Both of these situations increase the pressure on the nerve, leading to the carpal tunnel symptoms.
Other Common Causes of Carpal Tunnel Syndrome
Frequently, the median nerve is compressed elsewhere along its path - not in the carpal tunnel - and replicates carpal tunnel symptoms. Most often compression occurs in your neck but can occur anywhere along the nerve path as it travels to your hand. This entrapment predisposes the nerve to develop carpal tunnel symptoms.
How does this occur?
A nerve may become slightly squashed (e.g. by a bulging neck disc or build-up of swelling). Your nerve will not receive adequate supply of the fluid which provides its nutrients and you may experience carpal tunnel symptoms.
It is important to confirm the site of your nerve compression. There are many patients over the years who have had carpal tunnel surgery performed without benefit, because the carpal tunnel symptoms originated from nerve compression elsewhere. This condition is known as “double crush syndrome”.
Potential Compression Sources
Your symptoms can originate from elsewhere along the median nerve. This source is frequently overlooked, and could save you from unsuccessful surgery. Your lower cervical spine especially C6, C7, C8 and T1 should be thoroughly examined by your chiropractor. This is known as “double crush syndrome” and there is an increased likelihood of carpal tunnel syndrome in these patients.
Your nerves should freely travel along their pathways between your spine and your fingers. Any interference of their slide mobility could cause symptoms eg. scar tissue, tight muscles. Your chiropractor can assess your neurodynamics for abnormalities.

○ ○ ○ ○

• WORK INSTRUCTIONS:
Please write the next part of the carpal tunnel syndrome text, starting right after its final sentence. The entries after this point are separate material and unrelated to the carpal tunnel text.

• DATA LISTING:
○ ○ ○ ○

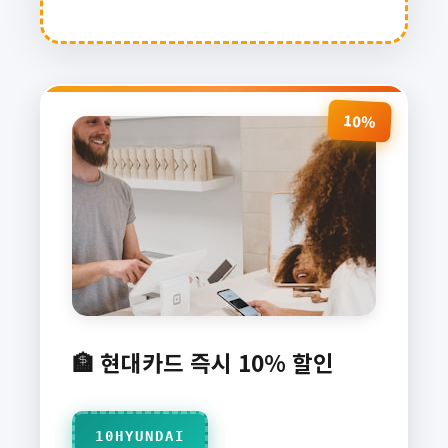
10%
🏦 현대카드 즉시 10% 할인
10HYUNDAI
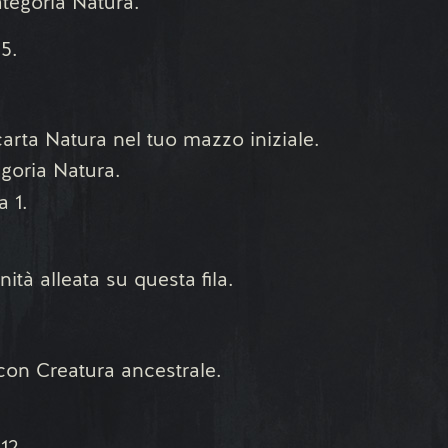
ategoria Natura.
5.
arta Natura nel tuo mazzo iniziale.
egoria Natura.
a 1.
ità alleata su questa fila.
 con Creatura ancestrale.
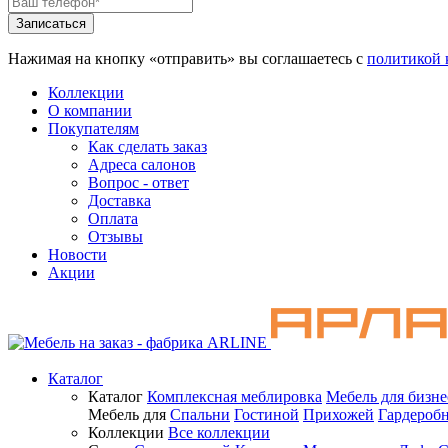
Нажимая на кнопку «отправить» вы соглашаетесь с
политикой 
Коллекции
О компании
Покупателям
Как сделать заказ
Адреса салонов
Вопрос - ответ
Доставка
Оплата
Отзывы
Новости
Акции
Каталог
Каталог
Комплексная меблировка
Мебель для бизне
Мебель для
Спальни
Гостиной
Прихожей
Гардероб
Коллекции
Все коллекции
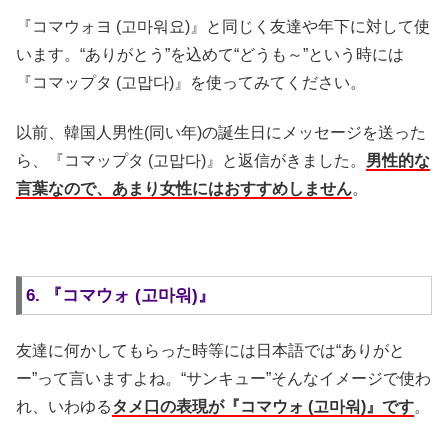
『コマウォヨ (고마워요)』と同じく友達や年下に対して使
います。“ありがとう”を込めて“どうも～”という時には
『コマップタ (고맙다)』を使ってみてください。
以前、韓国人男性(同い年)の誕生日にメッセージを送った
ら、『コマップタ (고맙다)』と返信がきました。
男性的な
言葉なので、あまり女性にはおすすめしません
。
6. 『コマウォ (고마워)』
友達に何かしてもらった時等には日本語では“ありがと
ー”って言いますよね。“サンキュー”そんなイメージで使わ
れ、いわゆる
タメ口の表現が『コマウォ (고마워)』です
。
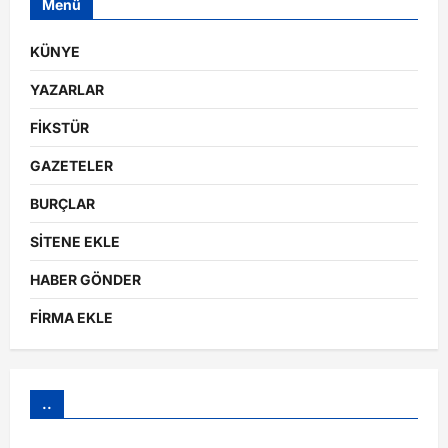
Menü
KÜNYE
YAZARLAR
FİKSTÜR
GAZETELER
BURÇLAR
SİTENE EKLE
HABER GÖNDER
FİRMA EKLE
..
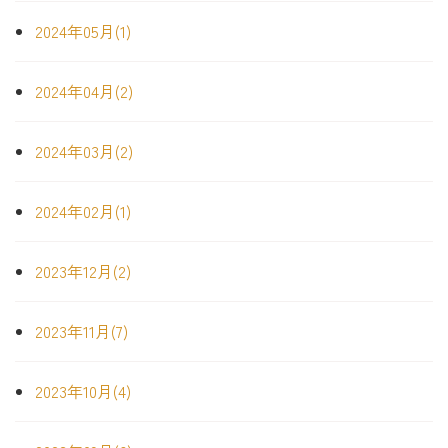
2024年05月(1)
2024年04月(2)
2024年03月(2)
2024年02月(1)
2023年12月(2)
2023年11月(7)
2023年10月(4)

○ ○ ○ ○

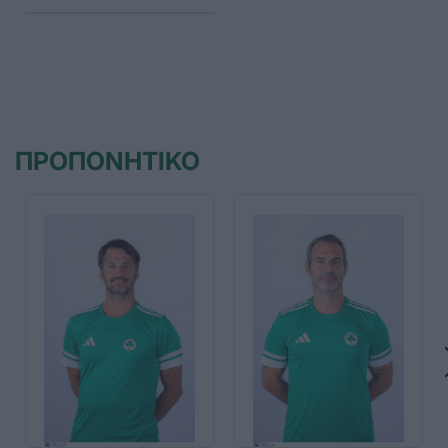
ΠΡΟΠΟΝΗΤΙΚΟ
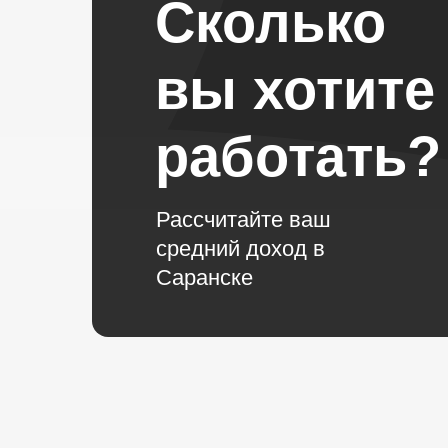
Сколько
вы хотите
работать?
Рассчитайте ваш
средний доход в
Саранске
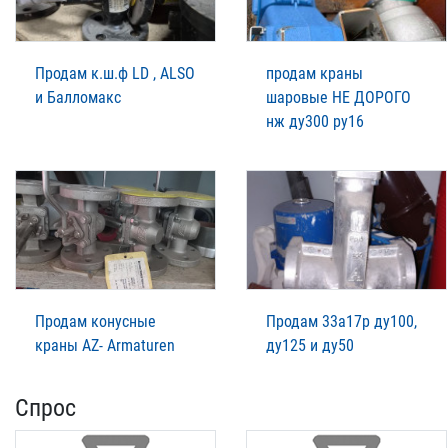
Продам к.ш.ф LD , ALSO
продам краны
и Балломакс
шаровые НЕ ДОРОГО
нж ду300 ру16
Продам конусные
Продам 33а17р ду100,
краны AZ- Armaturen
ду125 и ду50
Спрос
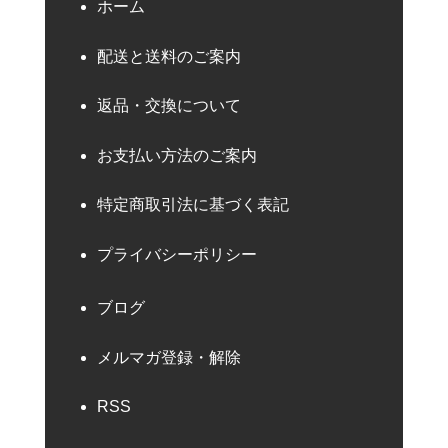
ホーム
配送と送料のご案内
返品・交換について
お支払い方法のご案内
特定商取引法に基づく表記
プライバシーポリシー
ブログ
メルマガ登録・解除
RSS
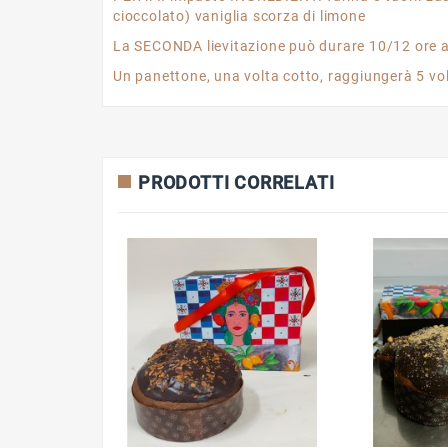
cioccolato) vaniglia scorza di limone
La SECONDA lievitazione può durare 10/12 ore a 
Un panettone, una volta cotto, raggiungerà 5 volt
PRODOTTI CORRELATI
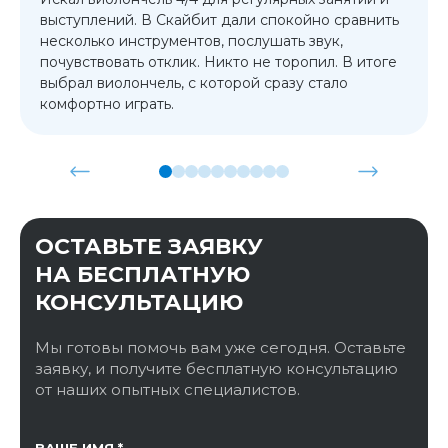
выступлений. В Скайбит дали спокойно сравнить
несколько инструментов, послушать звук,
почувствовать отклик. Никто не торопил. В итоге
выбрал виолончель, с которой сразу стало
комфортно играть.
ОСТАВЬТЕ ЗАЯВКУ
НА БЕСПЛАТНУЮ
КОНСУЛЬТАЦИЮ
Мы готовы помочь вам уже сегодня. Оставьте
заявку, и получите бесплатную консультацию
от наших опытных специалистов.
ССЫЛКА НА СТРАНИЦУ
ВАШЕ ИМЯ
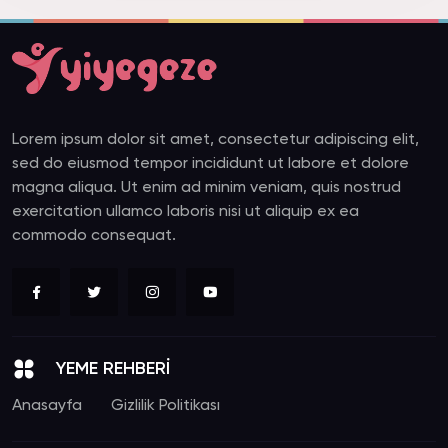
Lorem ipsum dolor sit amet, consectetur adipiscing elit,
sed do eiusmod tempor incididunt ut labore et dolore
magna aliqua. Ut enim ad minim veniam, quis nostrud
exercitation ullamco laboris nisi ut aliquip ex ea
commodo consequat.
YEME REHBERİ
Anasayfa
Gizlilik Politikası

○ ○ ○ ○

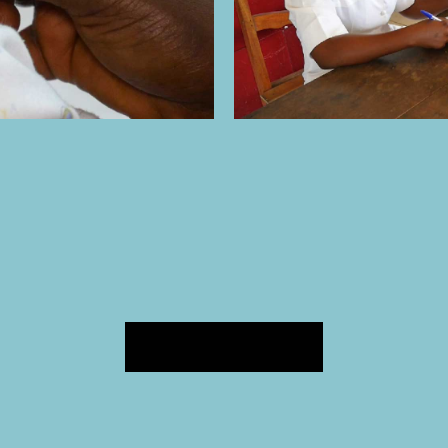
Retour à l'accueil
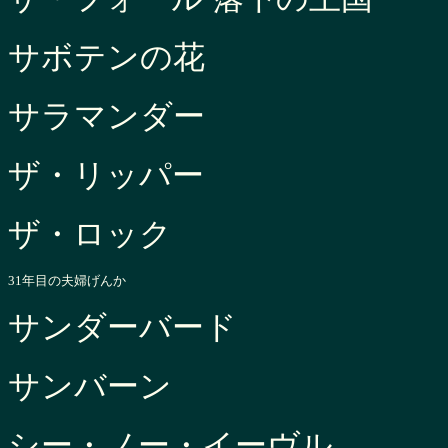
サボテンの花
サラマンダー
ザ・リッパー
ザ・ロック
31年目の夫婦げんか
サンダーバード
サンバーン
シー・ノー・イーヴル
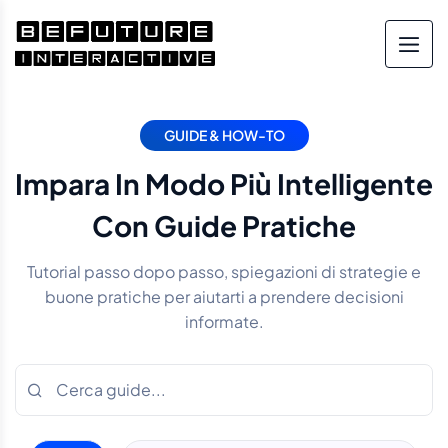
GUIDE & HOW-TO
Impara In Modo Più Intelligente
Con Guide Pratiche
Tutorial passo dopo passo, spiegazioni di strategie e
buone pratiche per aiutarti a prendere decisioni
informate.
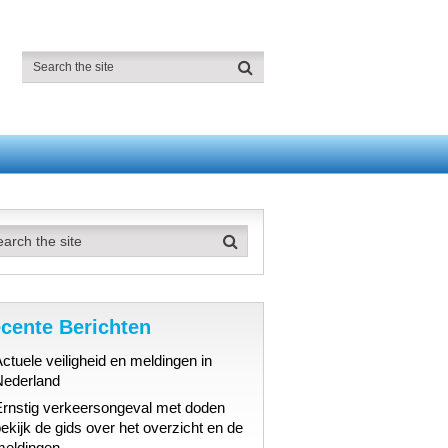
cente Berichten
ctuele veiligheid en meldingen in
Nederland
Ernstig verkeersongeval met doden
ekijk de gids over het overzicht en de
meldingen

○ ○ ○ ○

• ANSWER FOR THE TASK:
Gripping, Repetition and Microvibration
Occupations associated with repetitive wrist flexion and extension activities, vibratory tools, and gripping have a high incidence of carpal tunnel syndrome.
What’s the Symptoms of Carpal Tunnel Syndrome?
Carpal Tunnel Syndrome (CTS) sufferers will usually experience the following symptoms in their hand or fingers:
- hand pain or aching
- pins and needles
- numbness especially at night and with wrist flexion
- weakness or cramping
- perceived swelling
The symptoms are usually worse at night and your grip will weaken as the condition progresses. Eventually you will notice muscle atrophy of the thenar (thumb) muscles and loss of hand function or clumsiness. If this sounds like you, suspect carpal tunnel syndrome.
Shaking the wrist may ease symptoms temporarily.
How is Carpal Tunnel Syndrome Diagnosed?
Your chiropractor will generally diagnose carpal tunnel syndrome based on your symptoms. They use various tests such as Phalen’s test, Tinel’s test or the wrist flexion/median nerve compression test that compress the carpal tunnel. It is also important to thoroughly examine your lower neck and upper back joints, plus your nerve tissue mobility - neurodynamics.
Your chiropractor may refer you back to your doctor to request nerve conduction studies or EMG studies to quantify if your nerve electrical impulses are slowed by compression within the carpal tunnel or further up the arm.
Ultrasound may reveal median nerve enlargement. X-ray may identify coexisting pathologies. MRI, CT scans are not normally required.
Carpal Tunnel Syndrome Treatment
Rest & Patient Education
Resting from the aggravating cause is important. Education and awareness about what the symptoms and what positions or activities potentially cause carpal tunnel syndrome is important.
Night Wrist Splint
A night-time wrist splint is beneficial to eliminate wrist bending and therefore carpal tunnel symptoms. Your chiropractor may recommend a splint.
Chiropractic is beneficial for most carpal tunnel sufferers especially in mild to moderate cases. Treatment varies depending on the cause but may include- Dry needling, soft tissue massage, muscle releases and adjustments/ mobilisations to the joints of the arm and neck.
Carpal Tunnel Syndrome Prognosis?
Mild to moderate sufferers of carpal tunnel syndrome have a favourable prognosis from conservative treatment. The best results occur within the first three months of treatment. Severe cases, especially those with thenar muscle atrophy, are more likely to require surgical release of the carpal tunnel.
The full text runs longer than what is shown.